- **Page excerpt**
━━━━━━━━━━━━━━━━

Color stability remains a challenge, with changes observed immediately after polymerization and after some storage time [11,12]. FRCs with lower filler loading are related to lower color stability. Furthermore, the lower filler content would yield higher water sorption values, thus leading to the absorption of pigments and ions and to discoloration [13]. In addition to acting as a discoloring agent, water can cause color instability and variations in opacity. Because of the increased proportion of organic substances in the composite, the material would be more susceptible to water absorption and discoloration over time [14]. This has already been shown for microfilled composites with a higher organic content than microhybrid composites. For this reason, the color stability of FRCs should be lower because of the higher amount of resin matrix [15]. Incorporating color pigments into FRCs generally produces a clinically acceptable shade, affecting the color and diffusion of light through the composites.
Recently, a novel aesthetic flowable resin composite, OCF-001 (OCF), was developed, claiming to cover all VITA classical shades with a single shade [6]. The flowable character of OCF can be adapted to some small preparations with better sealing, thus filling the gaps for clinical needs. The composition of OCF is mainly based on a paste-type resin composite (Omnichroma). Neither contains pigment, and their uniformed spherical-shape filler of 260 nm would increase the reflection and refraction of a specific wavelength, which can be named the structural color technique [16]. In our previous study, the paste-type universal shade resin composite of Omnichroma showed a satisfactory esthetic quality based on its structural color, which comes from the physical interaction of regularly distributed supra-nano spherical fillers of the materials through light reflection and refraction [16]. However, the color measurement, light transmittance, and spectral reflectance of the OCF flowable resin composite have not been evaluated.
Therefore, the purposes of this study were (1) to determine the color matching of the flowable resin composite OCF using simulated class I cavities before and after water sorption and (2) to evaluate the light transmittance and reflectance characteristics of flowable resin composite OCF. The null hypotheses were that no significant differences would be detected in (1) the color matching and corresponding color parameters and (2) in the color stability of tested flowable resin composites.

━━━━━━━━━━━━━━━━

- **Data under study**
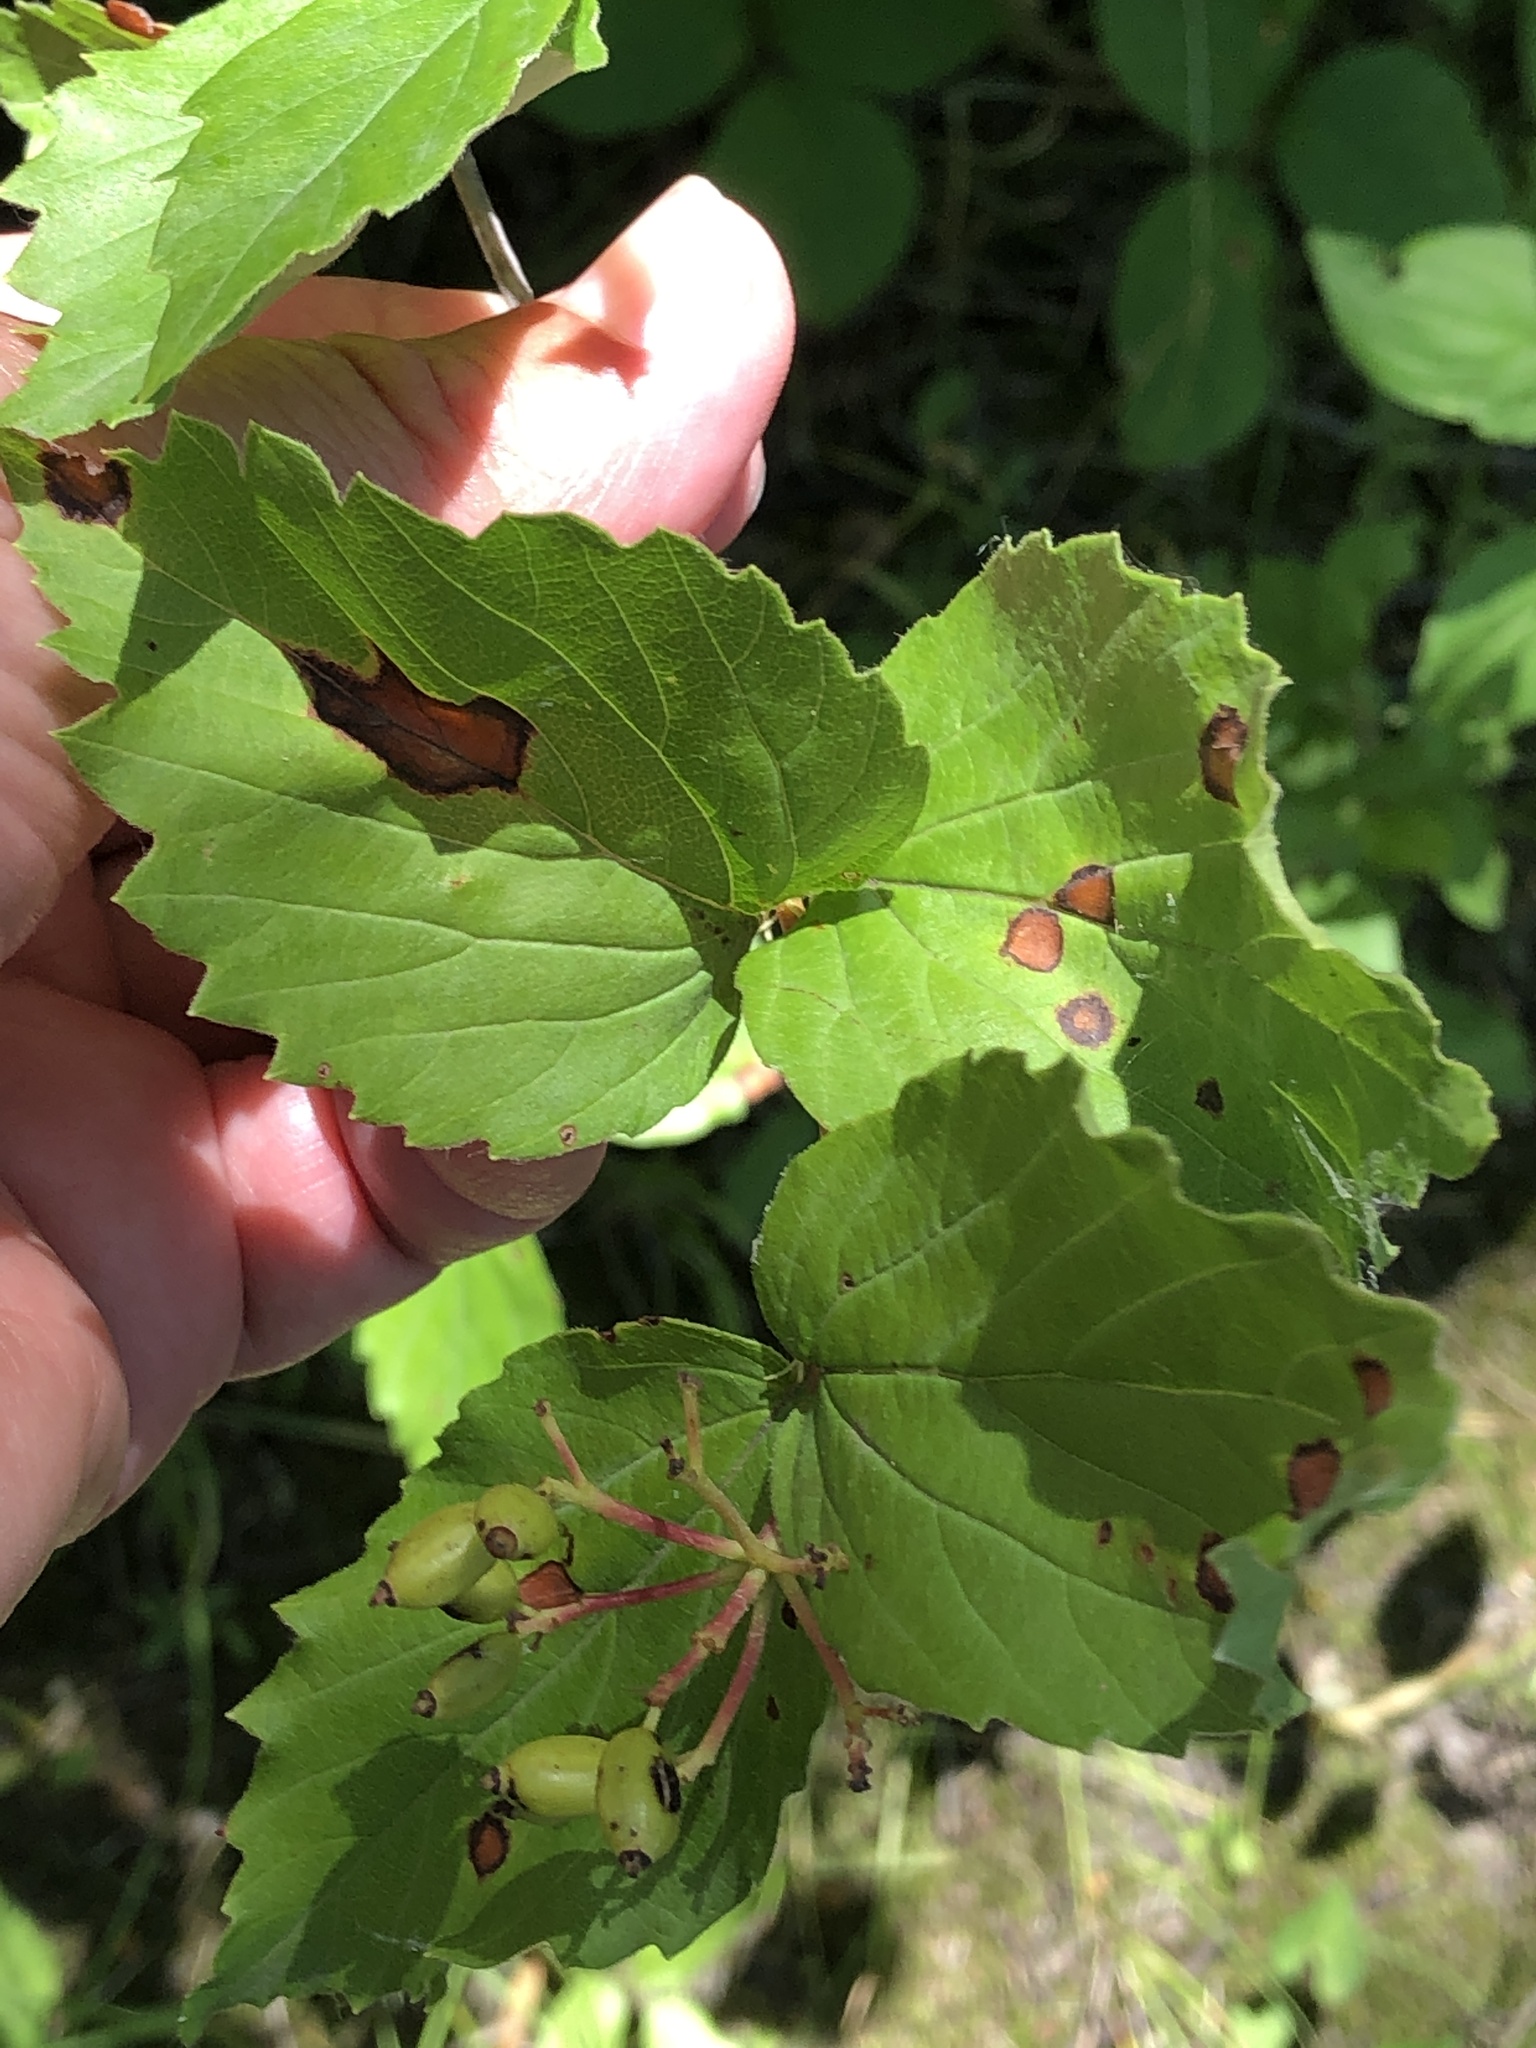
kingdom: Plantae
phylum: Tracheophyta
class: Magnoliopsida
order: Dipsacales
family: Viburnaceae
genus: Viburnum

━━━━━━━━━━━━━━━━

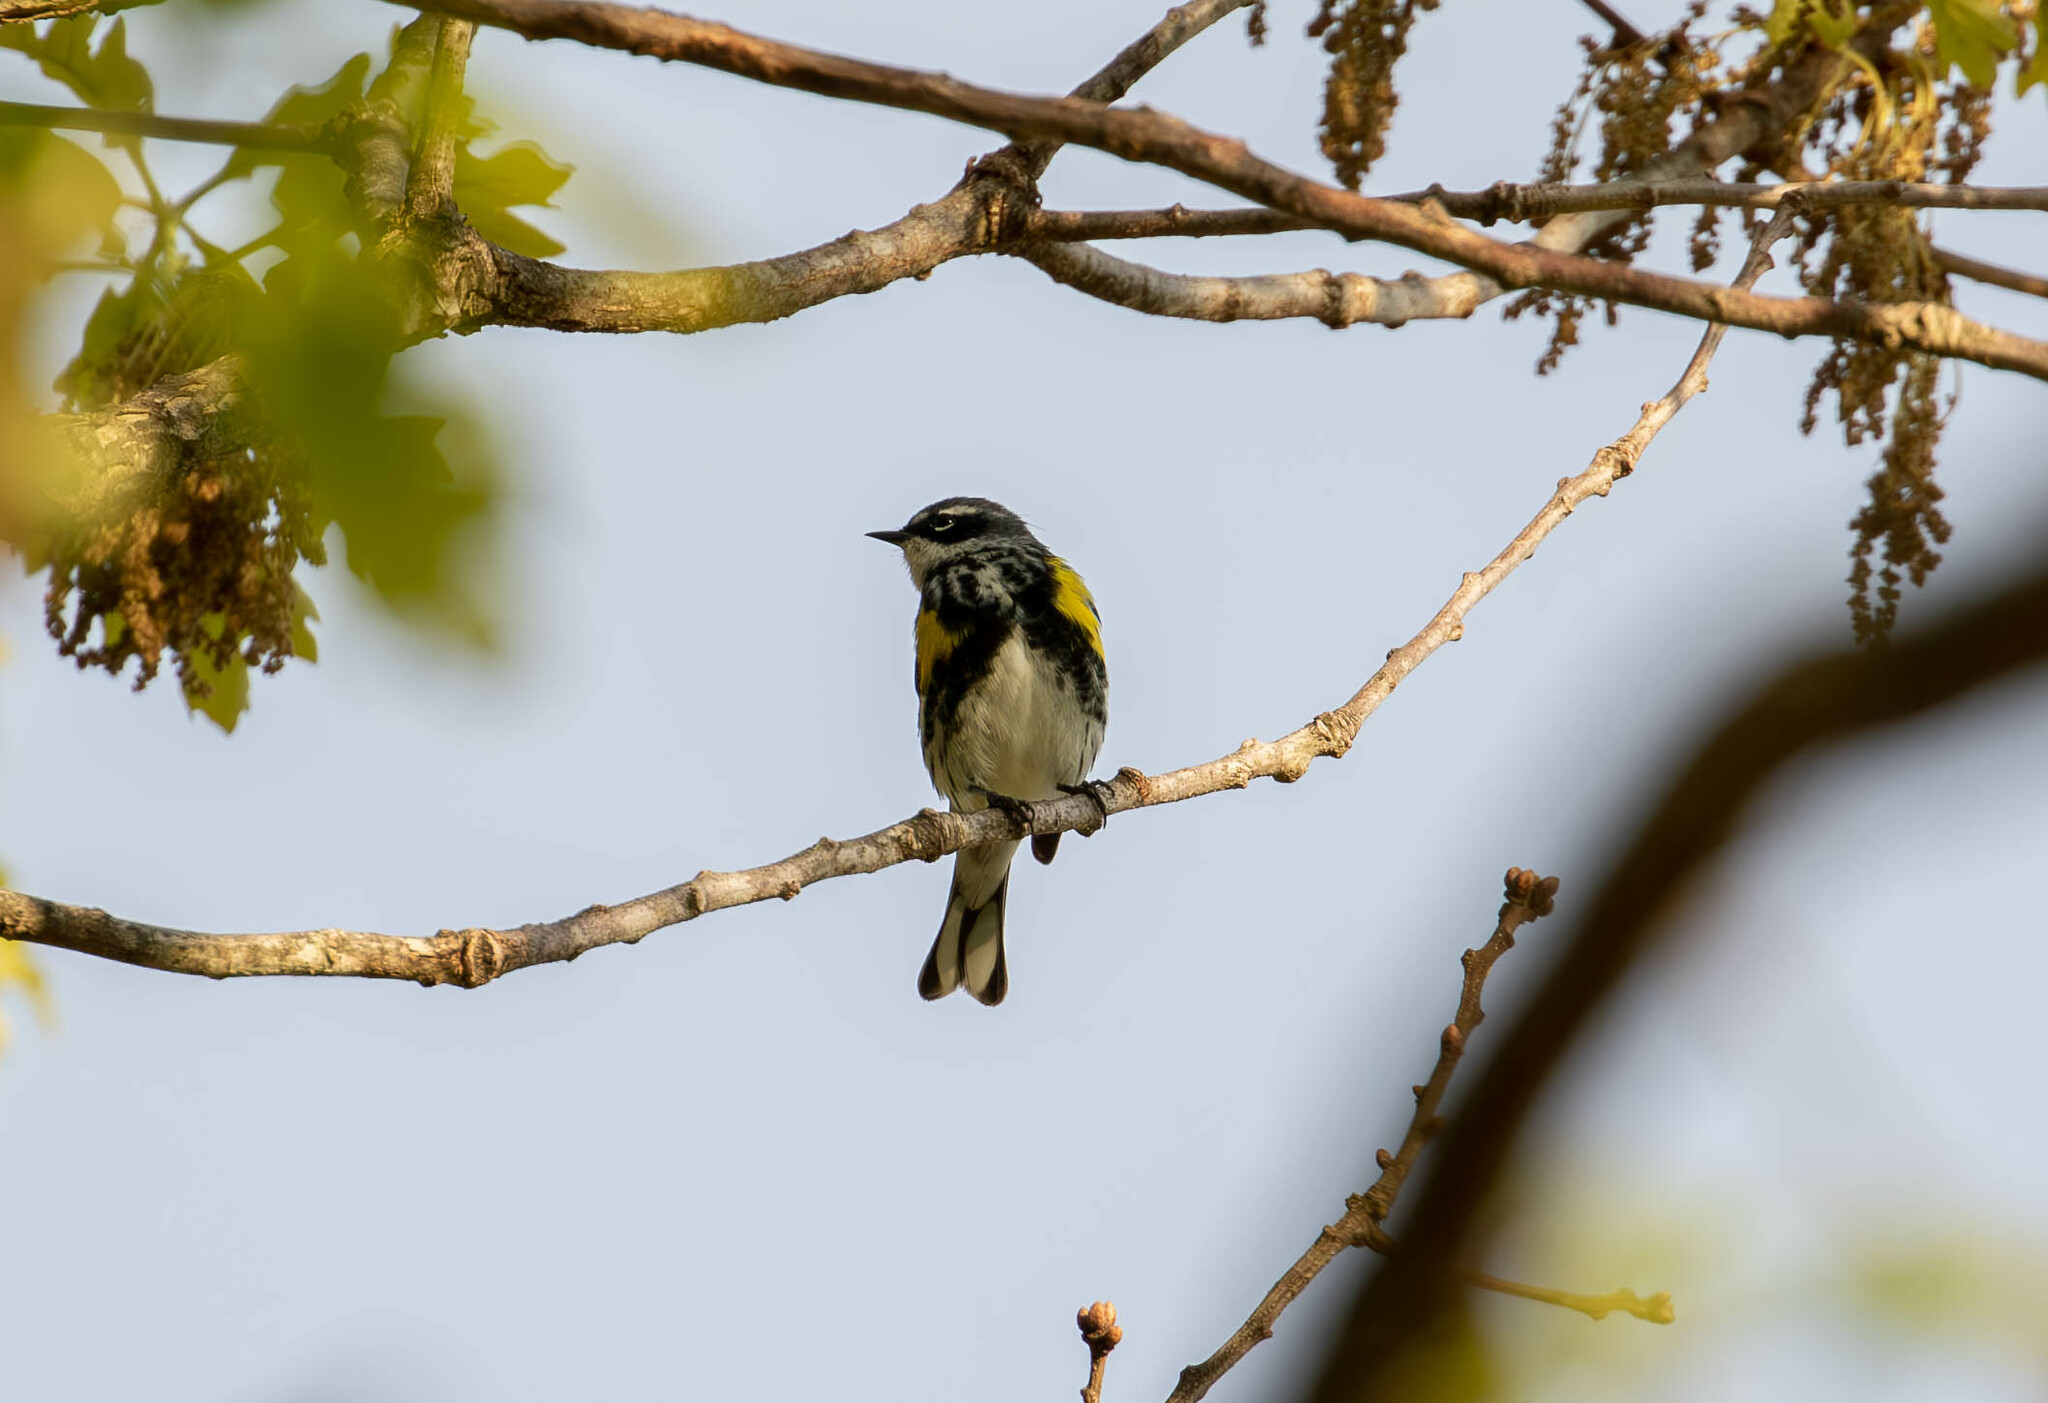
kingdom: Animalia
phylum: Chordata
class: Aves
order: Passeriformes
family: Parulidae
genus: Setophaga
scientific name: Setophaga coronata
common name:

━━━━━━━━━━━━━━━━

Extend the text on the flowable resin composite OCF, picking up right after its final sentence, which ends "color stability of tested flowable resin composites."

2. Materials and Methods

2.1. Preparation of Specimen

A cured silicone impression material (Correcsil, Yamahachi Dental Mfg, Co., Aichi, Japan) was used to make a custom rubber mold with a round cavity (10 mm in diameter, 5 mm in height) and a small cylindrical projection (4 mm in diameter, 2 mm in height) in its center. Fifty-four resin composite molds were made for color measurement with simulated class I cavities of A2, A3, and A4 shades by filling the rubber mold interspace with Estelite Sigma Quick (ESQ, Tokuyama Dental, Tokyo, Japan), Gracefil Putty (GP, GC Corporation, Tokyo, Japan) and Filtek Supreme Ultra (FSU, 3M ESPE, St. Paul, MN, USA). An LED curing light (PenCure 2000, Morita, Tokyo, Japan) ranging from 660 to 760 mW/cm2 was used to cure the resin composites. According to the manufacturer’s instructions, a thin layer of chemical-cure adhesive (Bondmer Lightless, Tokuyama Dental, Tokyo, Japan) was applied to the cavity walls. After that, three different flowable resin composites (n = 6), Universal shade OCF-001 (OCF; Tokuyama Dental, Tokyo, Japan), Universal shade Gracefil LoFlo (GLF; GC Corporation, Tokyo, Japan), and A3B shade of Supreme Ultra Flowable (SUF; 3M ESPE, St. Paul, MN, USA), were used to fill the simulated class I cavities. The details of the materials used in this study are tabulated in Table 1. The materials were then light-cured according to the manufacturer’s instructions. Then, the restoration surface was polished with 1500-grit silicon carbide paper (Sankyo-Rikagaku, Saitama, Tokyo, Japan) and finished for 30 s each with fine and extra-fine finishing discs (SNAP, Shofu Inc, Tokyo, Japan). All of the specimens were aged artificially in distilled water at 37 °C, and their colors were measured immediately and after 28 days.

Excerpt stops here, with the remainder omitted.